Items from a dataset
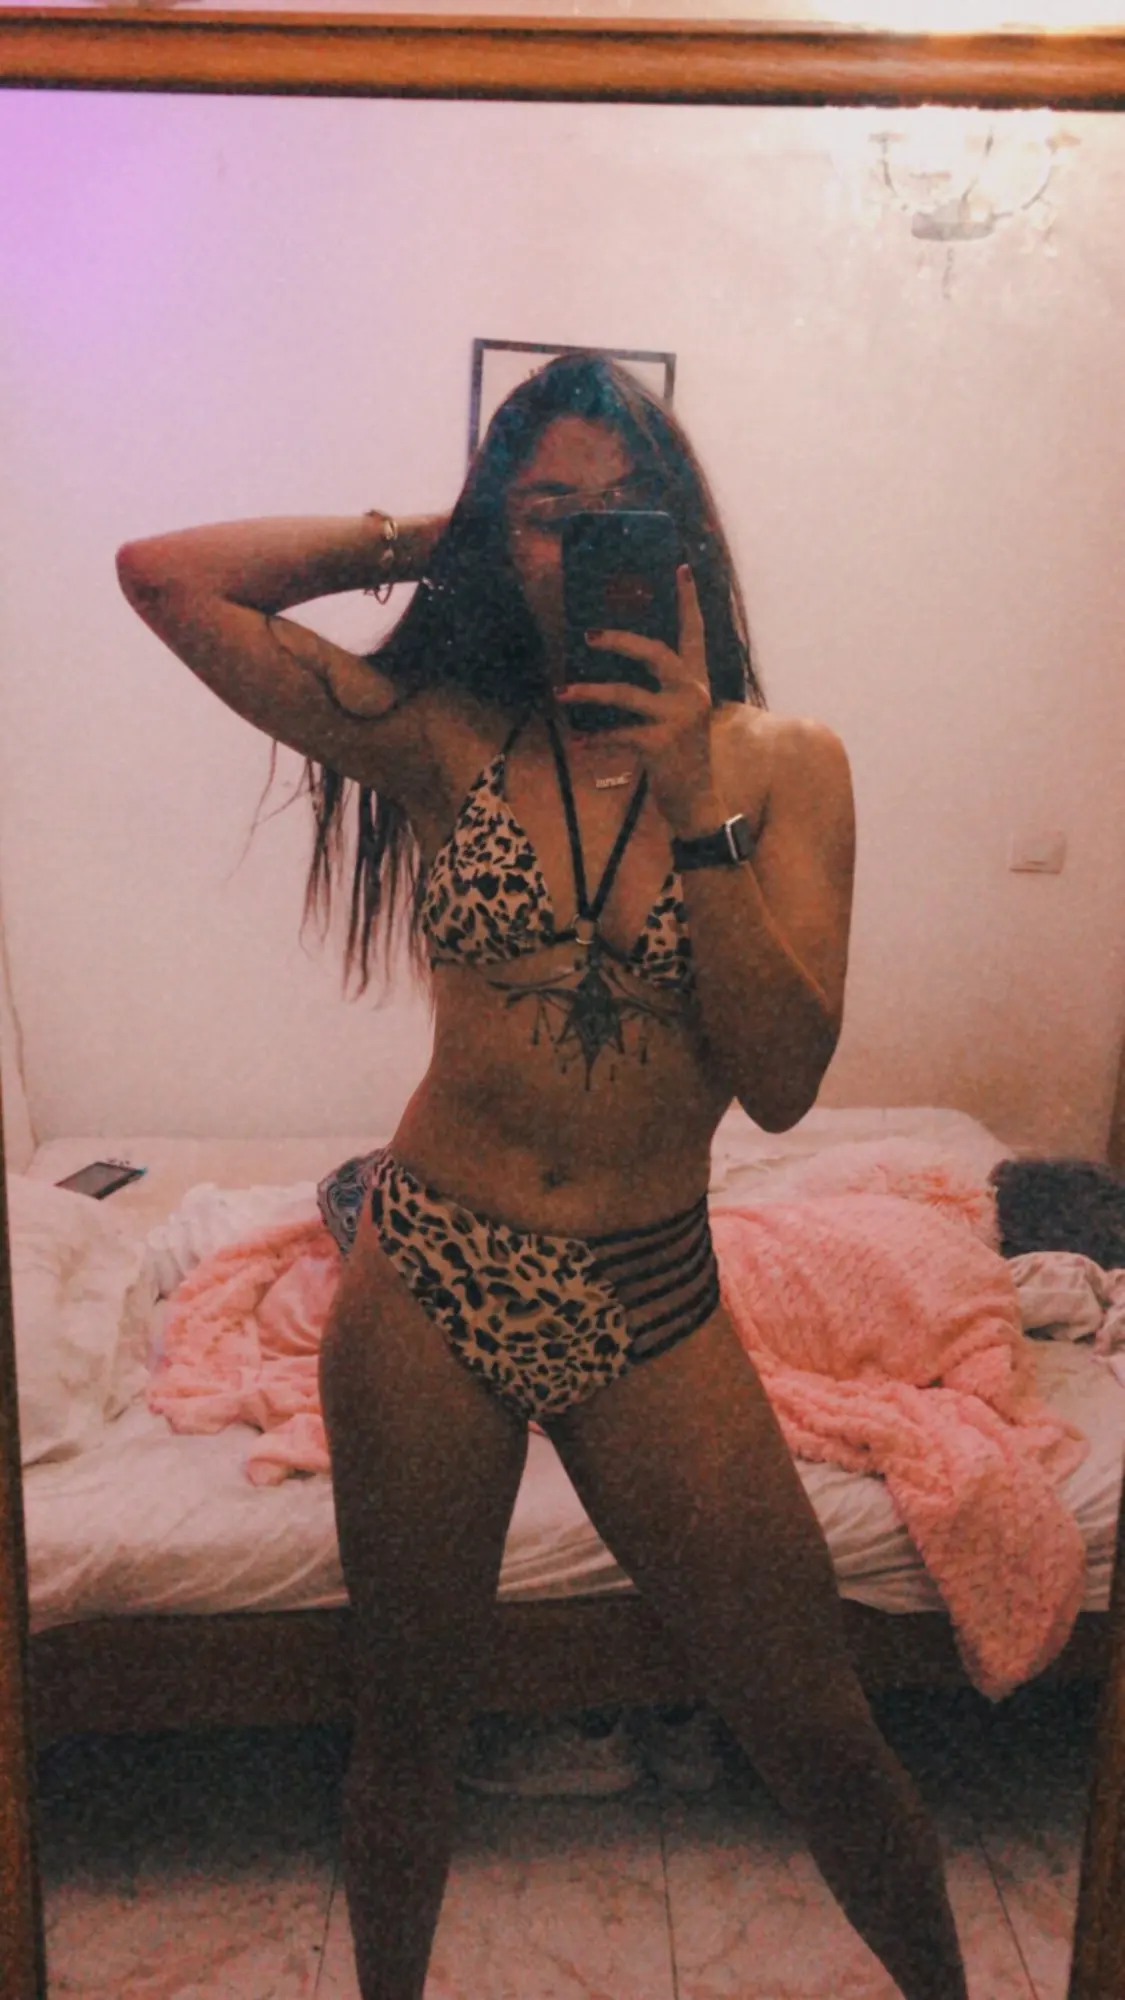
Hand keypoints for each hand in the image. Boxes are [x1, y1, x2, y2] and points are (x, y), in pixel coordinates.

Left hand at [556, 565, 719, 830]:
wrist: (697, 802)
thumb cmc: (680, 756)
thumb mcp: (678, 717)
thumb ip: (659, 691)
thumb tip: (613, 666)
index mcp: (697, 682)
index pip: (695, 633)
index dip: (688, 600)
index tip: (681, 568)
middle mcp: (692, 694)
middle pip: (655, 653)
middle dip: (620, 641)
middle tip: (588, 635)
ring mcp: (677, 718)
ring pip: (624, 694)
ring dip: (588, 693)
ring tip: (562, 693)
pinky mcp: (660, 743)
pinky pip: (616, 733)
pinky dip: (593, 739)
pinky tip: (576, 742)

---

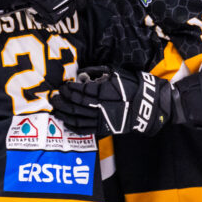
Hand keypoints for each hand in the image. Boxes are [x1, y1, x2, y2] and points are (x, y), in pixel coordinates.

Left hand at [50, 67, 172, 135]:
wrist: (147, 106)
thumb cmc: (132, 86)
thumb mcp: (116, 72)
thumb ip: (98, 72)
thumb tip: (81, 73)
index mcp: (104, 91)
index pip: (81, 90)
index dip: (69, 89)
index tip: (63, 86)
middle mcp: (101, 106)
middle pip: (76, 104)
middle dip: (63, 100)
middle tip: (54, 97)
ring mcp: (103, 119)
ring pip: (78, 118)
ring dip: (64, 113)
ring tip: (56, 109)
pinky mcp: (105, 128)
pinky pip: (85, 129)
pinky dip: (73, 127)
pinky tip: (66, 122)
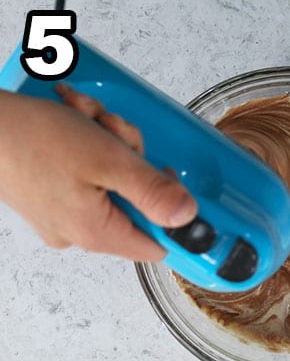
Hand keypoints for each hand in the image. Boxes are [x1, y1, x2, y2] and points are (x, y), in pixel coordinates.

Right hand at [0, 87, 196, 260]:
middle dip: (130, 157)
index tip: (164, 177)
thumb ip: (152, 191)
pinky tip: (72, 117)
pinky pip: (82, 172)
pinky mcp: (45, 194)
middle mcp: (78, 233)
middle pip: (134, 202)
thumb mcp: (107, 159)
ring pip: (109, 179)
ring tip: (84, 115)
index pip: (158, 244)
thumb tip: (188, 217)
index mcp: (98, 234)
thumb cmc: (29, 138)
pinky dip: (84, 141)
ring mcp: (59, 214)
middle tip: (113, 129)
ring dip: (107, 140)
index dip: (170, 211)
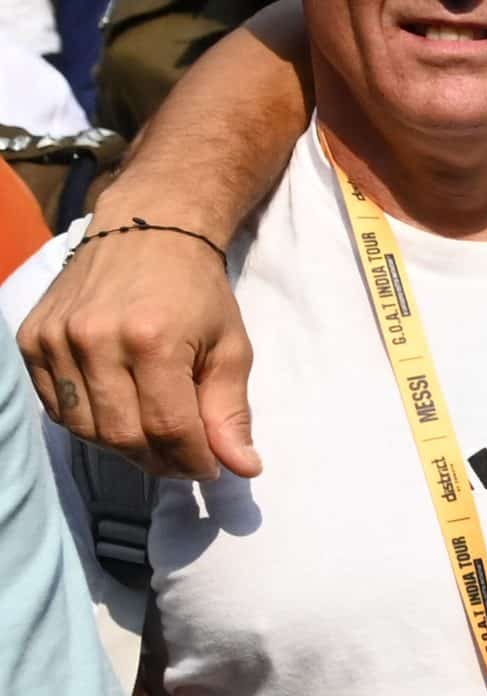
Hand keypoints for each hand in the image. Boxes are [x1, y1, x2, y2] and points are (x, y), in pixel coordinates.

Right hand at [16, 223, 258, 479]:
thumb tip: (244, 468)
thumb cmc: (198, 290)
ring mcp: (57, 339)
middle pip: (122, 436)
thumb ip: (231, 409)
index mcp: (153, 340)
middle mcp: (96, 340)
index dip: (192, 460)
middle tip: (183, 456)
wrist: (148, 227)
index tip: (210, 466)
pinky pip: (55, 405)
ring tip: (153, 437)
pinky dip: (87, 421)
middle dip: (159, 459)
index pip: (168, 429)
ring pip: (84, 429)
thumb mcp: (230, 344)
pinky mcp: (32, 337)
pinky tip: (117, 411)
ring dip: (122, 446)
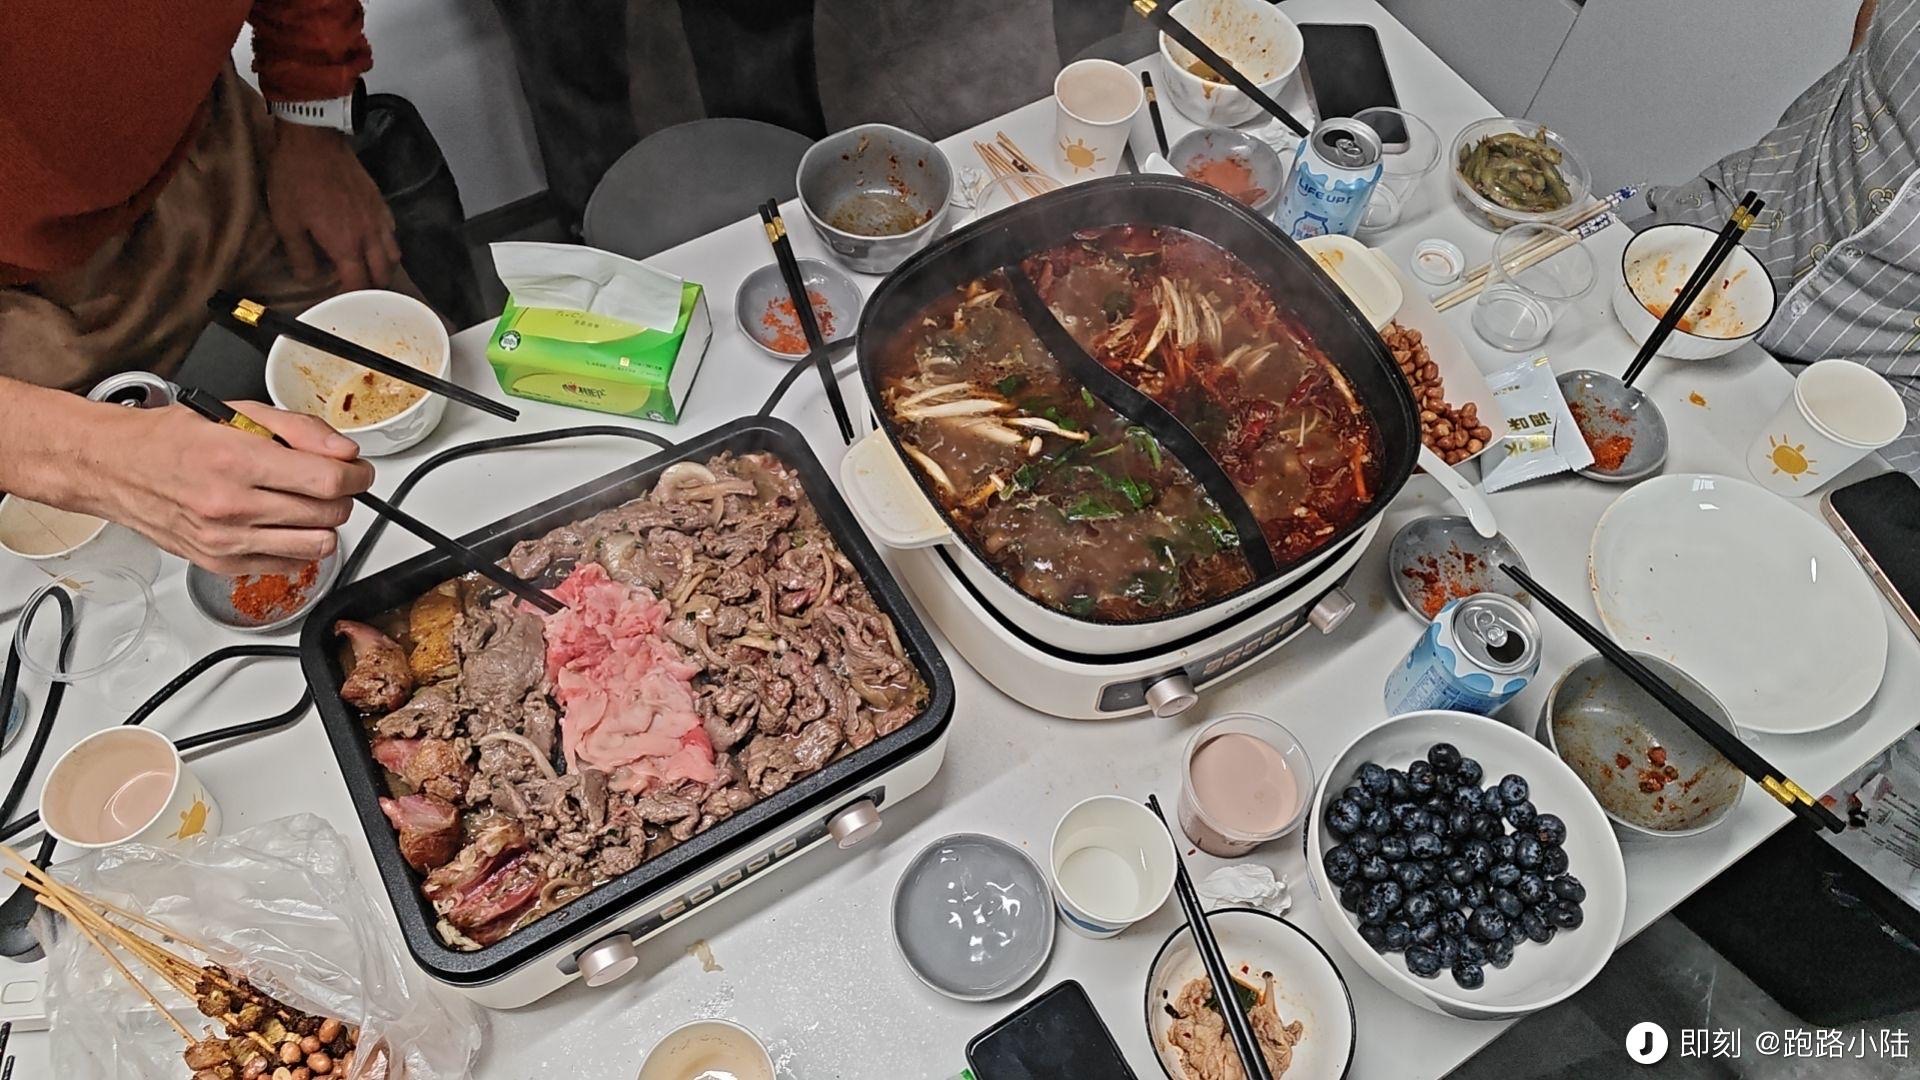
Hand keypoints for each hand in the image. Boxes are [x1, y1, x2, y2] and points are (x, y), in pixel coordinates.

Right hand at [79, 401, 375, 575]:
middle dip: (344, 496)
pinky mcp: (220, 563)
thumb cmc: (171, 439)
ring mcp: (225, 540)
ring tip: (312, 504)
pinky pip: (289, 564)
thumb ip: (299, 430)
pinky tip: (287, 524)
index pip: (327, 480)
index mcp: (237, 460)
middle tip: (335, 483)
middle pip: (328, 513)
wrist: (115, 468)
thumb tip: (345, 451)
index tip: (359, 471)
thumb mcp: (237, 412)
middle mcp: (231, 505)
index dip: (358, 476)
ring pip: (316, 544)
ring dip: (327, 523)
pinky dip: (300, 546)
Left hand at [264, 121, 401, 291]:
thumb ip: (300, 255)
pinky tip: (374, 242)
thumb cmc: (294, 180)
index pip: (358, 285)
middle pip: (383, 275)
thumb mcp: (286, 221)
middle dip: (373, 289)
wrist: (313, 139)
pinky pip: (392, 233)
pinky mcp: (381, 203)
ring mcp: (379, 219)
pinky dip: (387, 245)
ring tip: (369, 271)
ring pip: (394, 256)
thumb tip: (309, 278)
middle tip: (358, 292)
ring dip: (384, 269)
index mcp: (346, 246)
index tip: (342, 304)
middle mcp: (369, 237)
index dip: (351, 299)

==

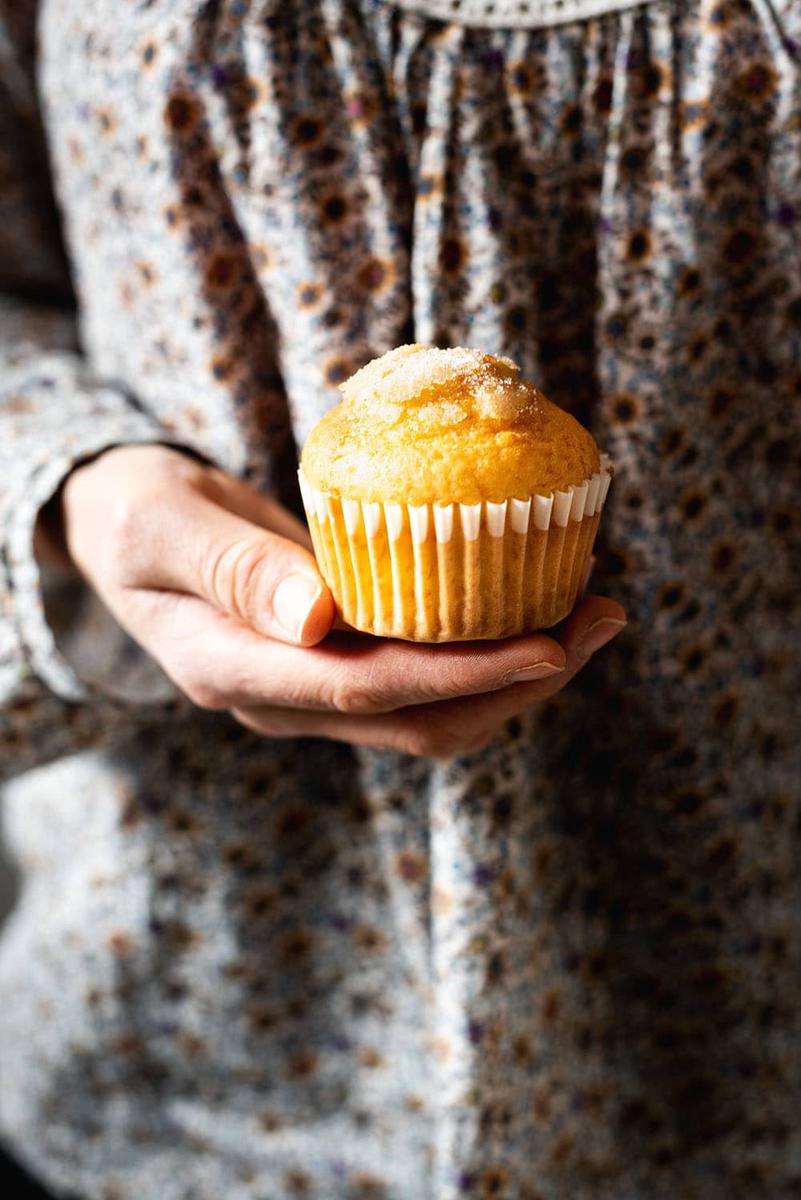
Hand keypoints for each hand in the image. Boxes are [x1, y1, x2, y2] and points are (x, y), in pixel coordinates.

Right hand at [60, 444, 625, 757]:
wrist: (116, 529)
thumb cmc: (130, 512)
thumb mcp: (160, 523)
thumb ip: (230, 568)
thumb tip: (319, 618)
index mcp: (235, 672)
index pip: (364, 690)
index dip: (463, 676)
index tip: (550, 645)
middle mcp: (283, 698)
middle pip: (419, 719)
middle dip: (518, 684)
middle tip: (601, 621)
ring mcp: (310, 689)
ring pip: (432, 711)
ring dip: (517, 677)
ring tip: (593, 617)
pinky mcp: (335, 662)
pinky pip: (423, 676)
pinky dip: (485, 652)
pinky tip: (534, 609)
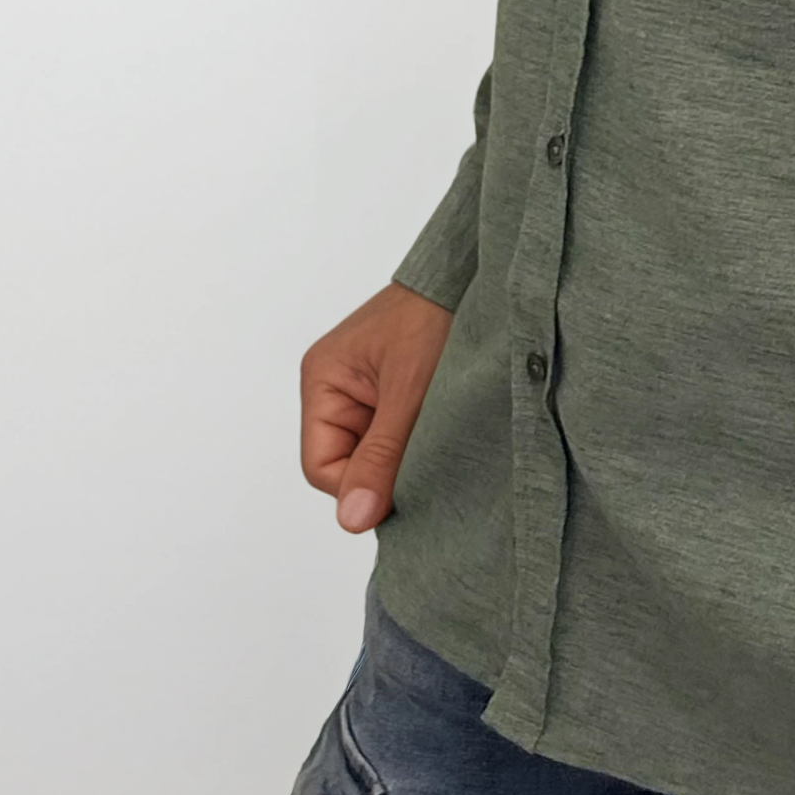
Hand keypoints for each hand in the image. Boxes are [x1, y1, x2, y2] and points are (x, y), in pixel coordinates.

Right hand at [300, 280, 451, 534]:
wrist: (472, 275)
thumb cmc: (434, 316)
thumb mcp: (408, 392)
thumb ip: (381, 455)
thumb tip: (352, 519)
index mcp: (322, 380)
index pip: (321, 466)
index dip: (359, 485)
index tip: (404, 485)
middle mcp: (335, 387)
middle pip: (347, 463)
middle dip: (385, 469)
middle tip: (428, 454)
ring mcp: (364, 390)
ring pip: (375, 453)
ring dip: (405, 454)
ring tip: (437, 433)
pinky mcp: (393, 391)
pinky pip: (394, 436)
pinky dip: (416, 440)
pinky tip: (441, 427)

● **TASK**: Go to the line above that has "ring mcp: (59, 214)" and copy exactly from there down to the line that has "pinky pip: (289, 564)", both included. Leave the pictures out.

● **RESPONSE AREA**:
ring mcp: (59, 214)
middle tip: (113, 129)
ring dip: (107, 140)
index dip: (170, 211)
Hand keypoints for each hand in the image. Boxes are [x1, y1, x2, y2] and points are (x, y), in pixel coordinates.

Right hand at [16, 223, 258, 479]:
thumb tip: (244, 468)
thumb cmc: (198, 290)
ring mcp: (57, 339)
middle pip: (122, 436)
thumb ip: (231, 409)
index mcp: (153, 340)
middle mcp: (96, 340)
index dip: (192, 460)
middle tip: (183, 456)
wrist: (148, 227)
index tip: (210, 466)
pinky pip: (55, 405)
ring tip: (153, 437)
pinky dip: (87, 421)
middle dip: (159, 459)
index pip: (168, 429)
ring pip: (84, 429)
thumb mcp: (230, 344)
pinky mcp: (32, 337)
pinky tip: (117, 411)
ring dip: (122, 446)
Hand keypoints for each hand in the image. Boxes are [x1, y1, x2, y2] and points are (x, y), in pixel coordinates.

Right hand at [79, 401, 375, 575]:
middle dip: (344, 496)
pinky mcp: (220, 563)
thumb cmc: (171, 439)
ring mcp: (225, 540)
ring tip: (312, 504)
pinky pip: (289, 564)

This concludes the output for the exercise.